## Problem
Return every line of the data below word for word, including the punctuation.

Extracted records
====================
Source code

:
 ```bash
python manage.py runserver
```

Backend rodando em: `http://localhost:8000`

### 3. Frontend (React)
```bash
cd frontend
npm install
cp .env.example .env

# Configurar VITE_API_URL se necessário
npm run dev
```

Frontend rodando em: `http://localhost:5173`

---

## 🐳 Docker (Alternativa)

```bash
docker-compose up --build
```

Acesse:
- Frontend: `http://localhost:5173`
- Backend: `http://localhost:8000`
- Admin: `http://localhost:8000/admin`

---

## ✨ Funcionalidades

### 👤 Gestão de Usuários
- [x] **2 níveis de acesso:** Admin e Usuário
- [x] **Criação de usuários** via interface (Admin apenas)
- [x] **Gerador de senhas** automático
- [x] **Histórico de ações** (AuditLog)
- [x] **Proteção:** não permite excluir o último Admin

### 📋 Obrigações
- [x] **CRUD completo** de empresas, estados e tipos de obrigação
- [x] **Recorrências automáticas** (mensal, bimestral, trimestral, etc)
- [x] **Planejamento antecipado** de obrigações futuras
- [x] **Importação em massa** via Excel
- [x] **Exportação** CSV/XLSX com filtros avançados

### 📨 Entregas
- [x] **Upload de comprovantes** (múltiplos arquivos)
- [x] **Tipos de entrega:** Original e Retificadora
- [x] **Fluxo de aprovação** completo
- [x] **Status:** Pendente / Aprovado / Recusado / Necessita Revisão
====================
## Exercise output
Source code

:
 ```bash
python manage.py runserver
```

Backend rodando em: `http://localhost:8000`

### 3. Frontend (React)
```bash
cd frontend
npm install
cp .env.example .env

# Configurar VITE_API_URL se necessário
npm run dev
```

Frontend rodando em: `http://localhost:5173`

---

## 🐳 Docker (Alternativa)

```bash
docker-compose up --build
```

Acesse:
- Frontend: `http://localhost:5173`
- Backend: `http://localhost:8000`
- Admin: `http://localhost:8000/admin`

---

## ✨ Funcionalidades

### 👤 Gestão de Usuários
- [x] **2 níveis de acesso:** Admin e Usuário
- [x] **Criação de usuários** via interface (Admin apenas)
- [x] **Gerador de senhas** automático
- [x] **Histórico de ações** (AuditLog)
- [x] **Proteção:** não permite excluir o último Admin

### 📋 Obrigações
- [x] **CRUD completo** de empresas, estados e tipos de obrigação
- [x] **Recorrências automáticas** (mensal, bimestral, trimestral, etc)
- [x] **Planejamento antecipado** de obrigações futuras
- [x] **Importação em massa** via Excel
- [x] **Exportação** CSV/XLSX com filtros avançados

### 📨 Entregas
- [x] **Upload de comprovantes** (múltiplos arquivos)
- [x] **Tipos de entrega:** Original e Retificadora
- [x] **Fluxo de aprovação** completo
- [x] **Status:** Pendente / Aprovado / Recusado / Necessita Revisão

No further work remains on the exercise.